Qu’y a-t-il de discriminant dans un CV ? Les enseignements de la recherche expérimentale

Cet article a été publié dans la newsletter « Les couleurs du racisme », nouveau rendez-vous mensuel pour analyser les mécanismes de nos préjugés raciaux et leurs reproductions. S'inscrire.

La généralisation de l’envoi des CV pour candidater à des postes a permis l’essor des recherches expérimentales (appelées études par correspondance ou testing) qui reposent sur des manipulations ciblées du profil de candidats dans des CV fictifs envoyés par les chercheurs pour répondre à des offres d’emploi. Deux méta-analyses récentes (1 et 2) montrent que les discriminations sont importantes quel que soit le pays ou le groupe minoritaire étudié, mais le phénomène est d’une ampleur particulière en Europe. Les études conduites en France pour mesurer les discriminations envers les candidats d’origine nord-africaine ou d’Afrique subsaharienne enregistrent des niveaux exceptionnellement élevés (1 et 2).

En plus de fournir une preuve « sur le vif », les testings contribuent à faire progresser la connaissance scientifique sur les mécanismes sous-jacents de la discrimination et sur les politiques qui permettraient de la combattre. Voyons dans le détail ce qui peut être discriminant dans un CV, à travers l’analyse des éléments d’un CV fictif (voir ci-dessous) du type de ceux que nous utilisons dans le cadre de nos recherches expérimentales. La photo est une image de synthèse.

Le CV de qui ?

Un employeur qui lit un CV ne peut passer outre le prénom et le nom du ou de la candidat·e souvent mis en exergue en tête du document – ici, « Dania Ayach ». Ces caractéristiques ne devraient en théorie avoir aucun impact sur la sélection. Mais les prénoms et les noms sont porteurs « d’identité sociale » et les employeurs en infèrent consciemment ou inconsciemment des informations qui affectent leur choix final. La majorité des études qui vise à mesurer la discrimination ethnoraciale manipule la consonance des prénoms ou des noms dans les CV. Leur usage pose toutefois des défis méthodologiques.

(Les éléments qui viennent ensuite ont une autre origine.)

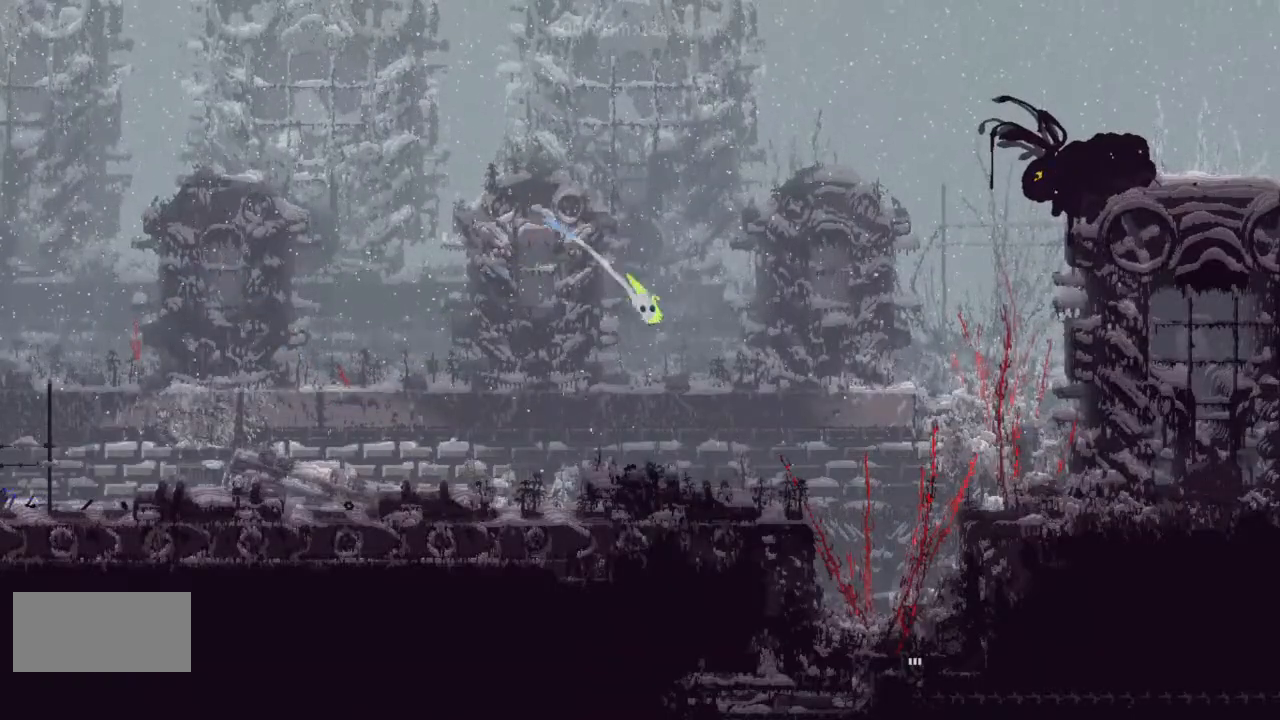
{"keys": ["r", "right"], "events": []}
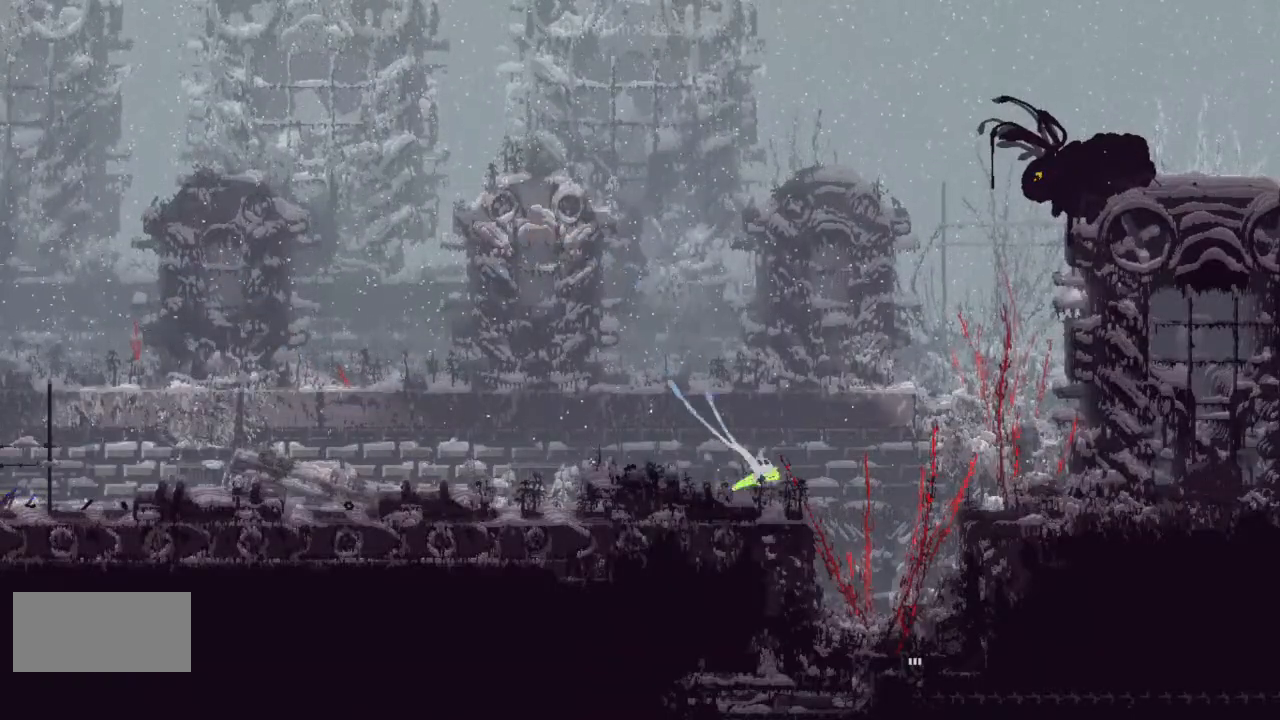
{"keys": ["right"], "events": [[133, "r", "up"]]}
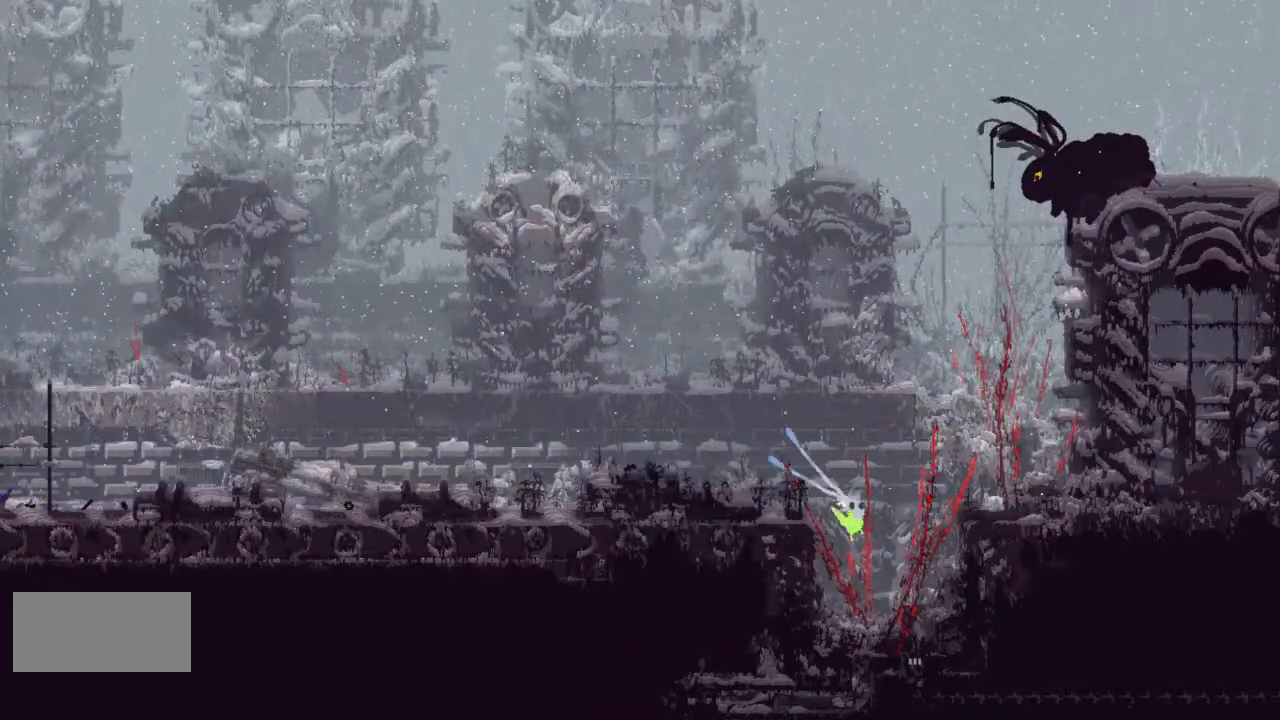
{"keys": ["down"], "events": [[200, "down", "down"], [200, "right", "up"]]}
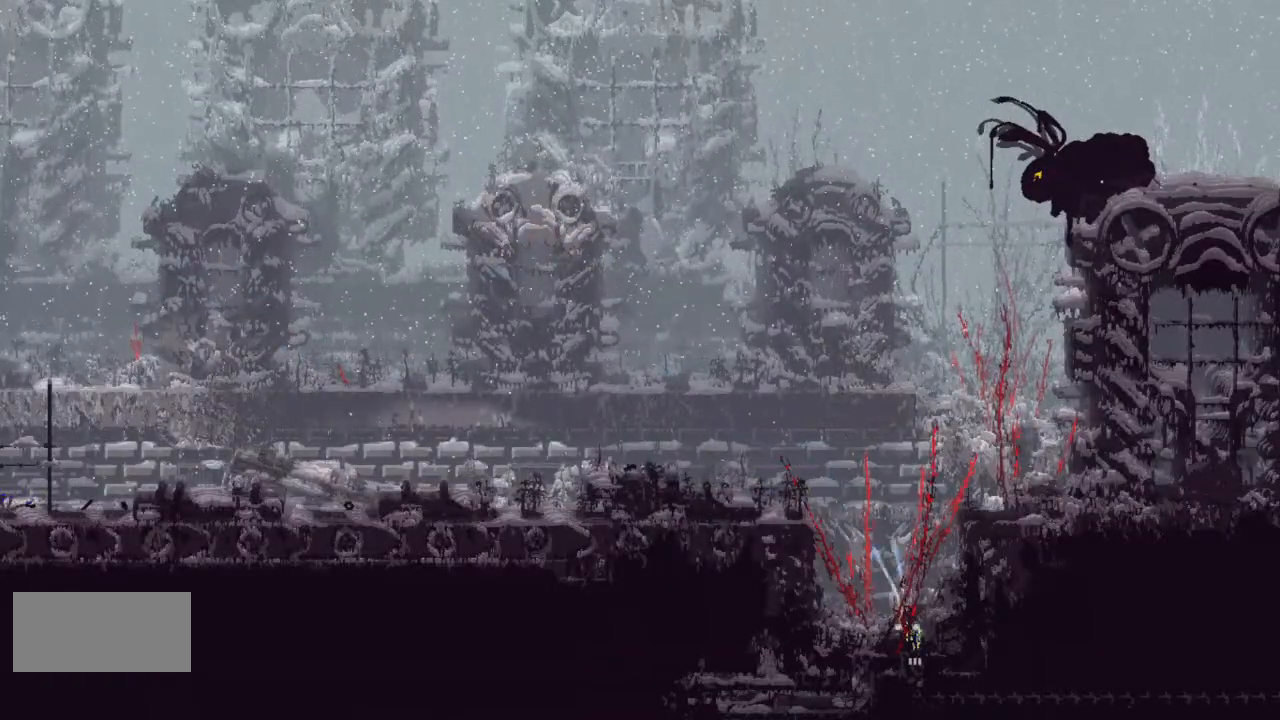
{"keys": ["down"], "events": []}
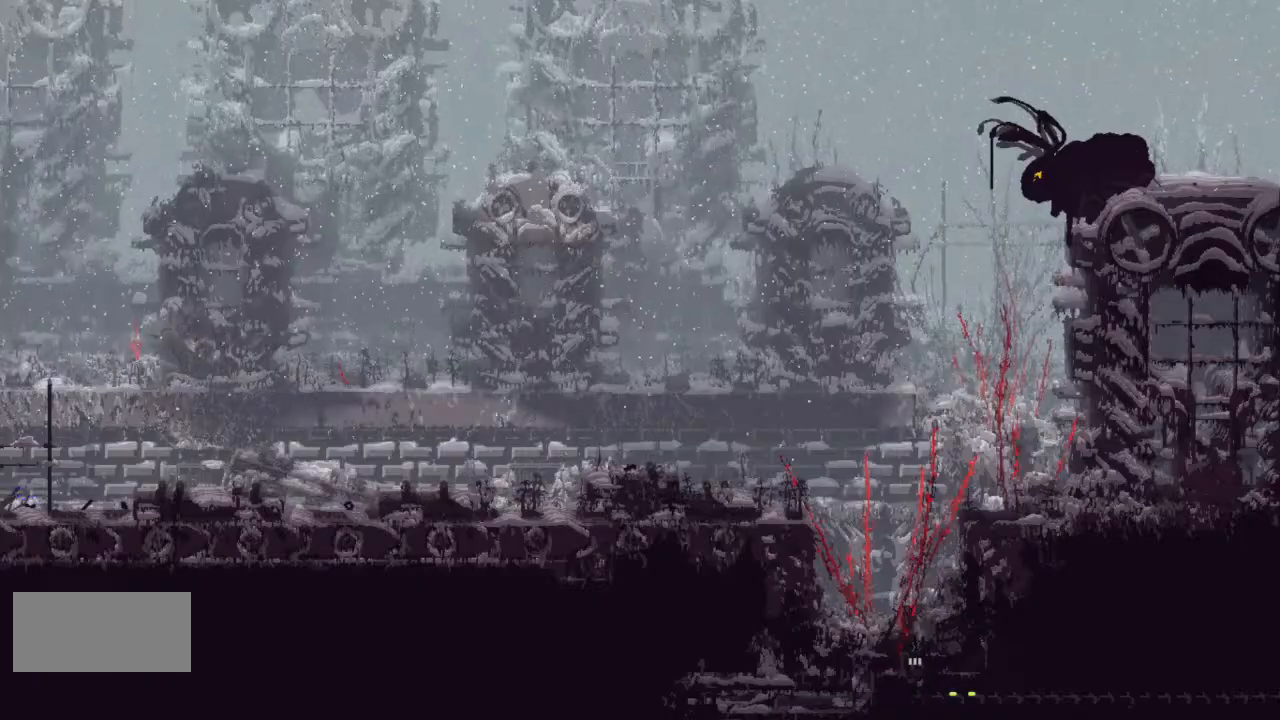
{"keys": ["down"], "events": []}
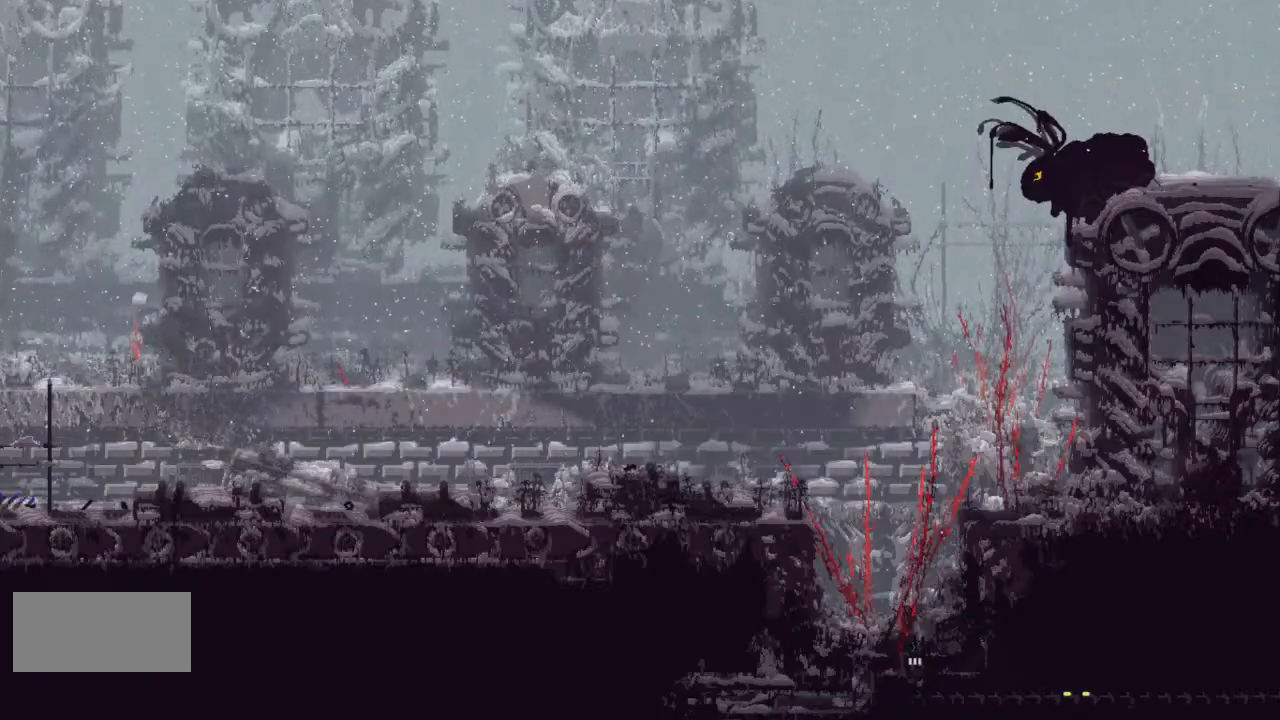
{"keys": ["down"], "events": []}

Dans quelle mesure un prénom renvoie-t-il à une appartenance ethnoraciale ? La perception que les employeurs ont d’un prénom ne correspond pas nécessairement à sa fréquence réelle au sein d’un groupe minoritaire. C’est pourquoi de plus en plus d’études s’orientent vers l’usage des prénoms « perçus » comme des prénoms minoritaires.

Parce que les groupes minoritaires appartiennent souvent à des groupes sociaux moins avantagés, et que le choix de donner un prénom plus ou moins ethniquement distinctif diffère selon le niveau socioéconomique des familles (1 et 2), un prénom perçu comme minoritaire peut également porter un signal d’appartenance à une classe sociale défavorisée. Distinguer les deux dimensions est important pour isoler l’effet d’une discrimination ethnoraciale. Mais il est pertinent de comprendre l’existence d’une double peine classe sociale/groupe ethnoracial pour appréhender l’écart moyen du taux d’emploi.

Enfin, les inégales chances d’embauches viennent-elles d’une préférence pour le groupe majoritaire ou d’une hostilité à l’encontre des groupes minoritaires ? En Europe, les études qui testent la discrimination en variant les groupes minoritaires décèlent une forme de « hiérarchie » qui indique une plus forte hostilité envers les minorités d’origine non-Européenne (voir par exemple cette méta-analyse réalisée au Royaume-Uni).

Dans de nombreux pays, les testings qui mesurent la discrimination envers des minorités associées à la religion musulmane enregistrent les taux les plus élevés. Par ailleurs, de rares études qui introduisent des prénoms et noms à consonance étrangère sans que l’origine nationale puisse être « identifiable », démontrent l’existence d’une préférence pour les candidat·e·s ayant un nom majoritaire. Ainsi, les deux mécanismes, préférence pour le groupe majoritaire et hostilité envers les groupes minoritaires, semblent bien en jeu.

Le visage du CV

Si le CV comprend une photo, l’employeur peut inférer visuellement le groupe ethnoracial d’un individu du fait du lien qui peut exister entre phénotype et origine ethnoraciale.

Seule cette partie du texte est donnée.